■ TASK REQUIREMENTS: Convert the text of each of the following entries into a JSON list of strings, with one string per line and blank lines omitted.

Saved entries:
=====
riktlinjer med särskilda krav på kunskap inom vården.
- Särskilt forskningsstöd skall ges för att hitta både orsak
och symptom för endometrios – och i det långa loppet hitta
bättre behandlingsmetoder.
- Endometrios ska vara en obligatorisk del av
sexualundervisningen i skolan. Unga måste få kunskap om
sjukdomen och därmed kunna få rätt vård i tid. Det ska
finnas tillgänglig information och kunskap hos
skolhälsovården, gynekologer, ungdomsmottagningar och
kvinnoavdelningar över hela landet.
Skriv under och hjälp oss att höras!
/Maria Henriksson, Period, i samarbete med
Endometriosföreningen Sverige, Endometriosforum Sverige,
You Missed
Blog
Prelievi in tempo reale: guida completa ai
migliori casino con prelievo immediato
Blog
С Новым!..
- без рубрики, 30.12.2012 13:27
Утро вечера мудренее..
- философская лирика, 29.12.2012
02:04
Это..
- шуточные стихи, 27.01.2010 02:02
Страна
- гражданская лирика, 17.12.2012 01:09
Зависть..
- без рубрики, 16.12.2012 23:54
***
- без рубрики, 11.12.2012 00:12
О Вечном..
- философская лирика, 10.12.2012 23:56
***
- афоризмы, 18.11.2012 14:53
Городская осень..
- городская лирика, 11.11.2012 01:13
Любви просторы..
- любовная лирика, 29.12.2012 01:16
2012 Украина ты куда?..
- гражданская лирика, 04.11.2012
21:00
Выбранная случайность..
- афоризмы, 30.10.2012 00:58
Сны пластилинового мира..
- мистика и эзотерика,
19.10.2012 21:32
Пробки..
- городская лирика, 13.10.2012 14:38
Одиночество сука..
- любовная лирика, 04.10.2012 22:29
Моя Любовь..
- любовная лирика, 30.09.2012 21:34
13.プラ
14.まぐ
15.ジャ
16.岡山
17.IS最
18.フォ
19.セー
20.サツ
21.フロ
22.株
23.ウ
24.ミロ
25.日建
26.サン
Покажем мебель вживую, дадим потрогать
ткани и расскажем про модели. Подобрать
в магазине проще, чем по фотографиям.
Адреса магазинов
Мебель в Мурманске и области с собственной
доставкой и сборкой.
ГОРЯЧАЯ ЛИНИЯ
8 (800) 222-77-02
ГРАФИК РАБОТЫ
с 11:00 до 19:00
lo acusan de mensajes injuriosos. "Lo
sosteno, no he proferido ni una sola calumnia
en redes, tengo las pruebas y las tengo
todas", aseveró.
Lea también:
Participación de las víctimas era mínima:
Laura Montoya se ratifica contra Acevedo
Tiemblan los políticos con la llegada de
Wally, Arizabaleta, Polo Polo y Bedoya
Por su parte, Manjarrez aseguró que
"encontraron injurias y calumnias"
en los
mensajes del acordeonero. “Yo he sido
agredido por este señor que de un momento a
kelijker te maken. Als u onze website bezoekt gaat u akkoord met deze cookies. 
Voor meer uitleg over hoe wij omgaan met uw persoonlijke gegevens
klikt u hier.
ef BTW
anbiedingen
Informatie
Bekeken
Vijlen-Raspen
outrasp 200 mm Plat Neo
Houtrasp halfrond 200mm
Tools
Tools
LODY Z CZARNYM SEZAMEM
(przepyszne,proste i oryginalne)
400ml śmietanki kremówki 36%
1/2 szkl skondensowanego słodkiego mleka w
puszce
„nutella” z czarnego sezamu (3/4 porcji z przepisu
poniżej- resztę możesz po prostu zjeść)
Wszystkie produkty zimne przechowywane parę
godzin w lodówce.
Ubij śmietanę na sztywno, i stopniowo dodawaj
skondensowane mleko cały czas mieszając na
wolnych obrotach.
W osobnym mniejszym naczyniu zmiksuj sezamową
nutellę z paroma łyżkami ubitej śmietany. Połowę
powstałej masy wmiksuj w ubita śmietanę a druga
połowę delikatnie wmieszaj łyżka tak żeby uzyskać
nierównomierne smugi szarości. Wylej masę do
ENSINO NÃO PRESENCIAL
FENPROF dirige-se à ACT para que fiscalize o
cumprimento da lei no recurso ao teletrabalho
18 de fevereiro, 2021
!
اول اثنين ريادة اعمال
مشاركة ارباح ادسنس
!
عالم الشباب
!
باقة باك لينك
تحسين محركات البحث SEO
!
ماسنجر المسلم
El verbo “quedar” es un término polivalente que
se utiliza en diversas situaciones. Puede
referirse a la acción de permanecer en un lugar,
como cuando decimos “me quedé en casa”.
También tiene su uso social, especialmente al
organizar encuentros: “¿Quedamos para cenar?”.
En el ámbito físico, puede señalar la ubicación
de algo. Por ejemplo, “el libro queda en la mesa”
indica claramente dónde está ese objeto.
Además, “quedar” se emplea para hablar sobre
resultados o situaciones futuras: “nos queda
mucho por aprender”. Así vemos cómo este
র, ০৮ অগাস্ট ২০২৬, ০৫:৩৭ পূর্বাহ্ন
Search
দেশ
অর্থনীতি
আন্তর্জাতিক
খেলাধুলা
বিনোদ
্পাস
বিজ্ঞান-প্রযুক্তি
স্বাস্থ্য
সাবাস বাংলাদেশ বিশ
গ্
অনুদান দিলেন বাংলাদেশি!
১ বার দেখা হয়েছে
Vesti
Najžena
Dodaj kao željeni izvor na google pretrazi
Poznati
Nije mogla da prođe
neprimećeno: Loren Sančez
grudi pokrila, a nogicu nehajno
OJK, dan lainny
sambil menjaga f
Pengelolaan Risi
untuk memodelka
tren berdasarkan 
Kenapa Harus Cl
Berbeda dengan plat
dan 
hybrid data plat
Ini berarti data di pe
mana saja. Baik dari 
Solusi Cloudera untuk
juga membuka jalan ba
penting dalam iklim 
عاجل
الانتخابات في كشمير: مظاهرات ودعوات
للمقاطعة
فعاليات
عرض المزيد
=====
■ REPLY TO THE EXERCISE:
[
  "riktlinjer med särskilda krav på kunskap inom vården.",
  "- Särskilt forskningsstöd skall ges för att hitta både orsak",
  "och symptom för endometrios – och i det långa loppet hitta",
  "bättre behandlingsmetoder.",
  "- Endometrios ska vara en obligatorisk del av",
  "sexualundervisningen i skolan. Unga måste få kunskap om",
  "sjukdomen och därmed kunna få rätt vård i tid. Det ska",
  "finnas tillgänglig information och kunskap hos",
  "skolhälsovården, gynekologer, ungdomsmottagningar och",
  "kvinnoavdelningar över hela landet.",
  "Skriv under och hjälp oss att höras!",
  "/Maria Henriksson, Period, i samarbete med",
  "Endometriosföreningen Sverige, Endometriosforum Sverige,",
  "You Missed",
  "Blog",
  "Prelievi in tempo reale: guida completa ai",
  "migliori casino con prelievo immediato",
  "Blog",
  "С Новым!..",
  "- без рубрики, 30.12.2012 13:27",
  "Утро вечера мудренее..",
  "- философская лирика, 29.12.2012",
  "02:04",
  "Это..",
  "- шуточные стихи, 27.01.2010 02:02",
  "Страна",
  "- гражданская лирика, 17.12.2012 01:09",
  "Зависть..",
  "- без рубрики, 16.12.2012 23:54",
  "***",
  "- без рубрики, 11.12.2012 00:12",
  "О Вечном..",
  "- философская лирика, 10.12.2012 23:56",
  "***",
  "- афоризмы, 18.11.2012 14:53",
  "Городская осень..",
  "- городская лирика, 11.11.2012 01:13",
  "Любви просторы..",
  "- любовная лирика, 29.12.2012 01:16",
  "2012 Украина ты куда?..",
  "- гражданская лирика, 04.11.2012",
  "21:00",
  "Выбранная случайность..",
  "- афоризмы, 30.10.2012 00:58",
  "Сны пластилинового мира..",
  "- мистика и эзотерика,",
  "19.10.2012 21:32",
  "Пробки..",
  "- городская лирика, 13.10.2012 14:38",
  "Одиночество сука..",
  "- любовная лирика, 04.10.2012 22:29",
  "Моя Любовь..",
  "- любовная лирика, 30.09.2012 21:34",
  "13.プラ",
  "14.まぐ",
  "15.ジャ",
  "16.岡山",
  "17.IS最",
  "18.フォ",
  "19.セー",
  "20.サツ",
  "21.フロ",
  "22.株",
  "23.ウ",
  "24.ミロ",
  "25.日建",
  "26.サン",
  "Покажем мебель вживую, дадим потрогать",
  "ткани и расскажем про модели. Подобрать",
  "в магазине проще, чем по фотографиям.",
  "Адреса магазинов",
  "Мебель в Мурманске и области с собственной",
  "доставкой и сборкой.",
  "ГОРЯЧАЯ ЛИНИЯ",
  "8 (800) 222-77-02",
  "ГРАФИК РАБОТЫ",
  "с 11:00 до 19:00",
  "lo acusan de mensajes injuriosos. \"Lo",
  "sosteno, no he proferido ni una sola calumnia",
  "en redes, tengo las pruebas y las tengo",
  "todas\", aseveró.",
  "Lea también:",
  "Participación de las víctimas era mínima:",
  "Laura Montoya se ratifica contra Acevedo",
  "Tiemblan los políticos con la llegada de",
  "Wally, Arizabaleta, Polo Polo y Bedoya",
  "Por su parte, Manjarrez aseguró que",
  "\"encontraron injurias y calumnias\"",
  "en los",
  "mensajes del acordeonero. “Yo he sido",
  "agredido por este señor que de un momento a",
  "kelijker te maken. Als u onze website bezoekt gaat u akkoord met deze cookies. ",
  "Voor meer uitleg over hoe wij omgaan met uw persoonlijke gegevens",
  "klikt u hier.",
  "ef BTW",
  "anbiedingen",
  "Informatie",
  "Bekeken",
  "Vijlen-Raspen",
  "outrasp 200 mm Plat Neo",
  "Houtrasp halfrond 200mm",
  "Tools",
  "Tools",
  "LODY Z CZARNYM SEZAMEM",
  "(przepyszne,proste i oryginalne)",
  "400ml śmietanki kremówki 36%",
  "1/2 szkl skondensowanego słodkiego mleka w",
  "puszce",
  "„nutella” z czarnego sezamu (3/4 porcji z przepisu",
  "poniżej- resztę możesz po prostu zjeść)",
  "Wszystkie produkty zimne przechowywane parę",
  "godzin w lodówce.",
  "Ubij śmietanę na sztywno, i stopniowo dodawaj",
  "skondensowane mleko cały czas mieszając na",
  "wolnych obrotach.",
  "W osobnym mniejszym naczyniu zmiksuj sezamową",
  "nutellę z paroma łyżkami ubitej śmietany. Połowę",
  "powstałej masy wmiksuj w ubita śmietanę a druga",
  "połowę delikatnie wmieszaj łyżka tak żeby uzyskać",
  "nierównomierne smugi szarości. Wylej masę do",
  "ENSINO NÃO PRESENCIAL",
  "FENPROF dirige-se à ACT para que fiscalize o",
  "cumprimento da lei no recurso ao teletrabalho",
  "18 de fevereiro, 2021",
  "!",
  "اول اثنين ريادة اعمال",
  "مشاركة ارباح ادسنس",
  "!",
  "عالم الشباب",
  "!",
  "باقة باك لينك",
  "تحسين محركات البحث SEO",
  "!",
  "ماسنجر المسلم",
  "El verbo “quedar” es un término polivalente que",
  "se utiliza en diversas situaciones. Puede",
  "referirse a la acción de permanecer en un lugar,",
  "como cuando decimos “me quedé en casa”.",
  "También tiene su uso social, especialmente al",
  "organizar encuentros: “¿Quedamos para cenar?”.",
  "En el ámbito físico, puede señalar la ubicación",
  "de algo. Por ejemplo, “el libro queda en la mesa”",
  "indica claramente dónde está ese objeto.",
  "Además, “quedar” se emplea para hablar sobre",
  "resultados o situaciones futuras: “nos queda",
  "mucho por aprender”. Así vemos cómo este",
  "র, ০৮ অগাস্ট ২০২৬, ০৫:৩৭ পূর্বাহ্ন",
  "Search",
  "দেশ",
  "অর্থনীতি",
  "আন্তর্জাতিক",
  "খেলাধুলা",
  "বিনোদ",
  "্পাস",
  "বিজ্ঞান-প্রযুক্তি",
  "স্বাস্থ্য",
  "সাবাস বাংলাদেশ বিশ",
  "গ্",
  "অনুদান দিলেন বাংলাদেশি!",
  "১ বার দেখা হয়েছে",
  "Vesti",
  "Najžena",
  "Dodaj kao željeni izvor na google pretrazi",
  "Poznati",
  "Nije mogla da prođe",
  "neprimećeno: Loren Sančez",
  "grudi pokrila, a nogicu nehajno",
  "OJK, dan lainny",
  "sambil menjaga f",
  "Pengelolaan Risi",
  "untuk memodelka",
  "tren berdasarkan ",
  "Kenapa Harus Cl",
  "Berbeda dengan plat",
  "dan ",
  "hybrid data plat",
  "Ini berarti data di pe",
  "mana saja. Baik dari ",
  "Solusi Cloudera untuk",
  "juga membuka jalan ba",
  "penting dalam iklim ",
  "عاجل",
  "الانتخابات في كشمير: مظاهرات ودعوات",
  "للمقاطعة",
  "فعاليات",
  "عرض المزيد"
]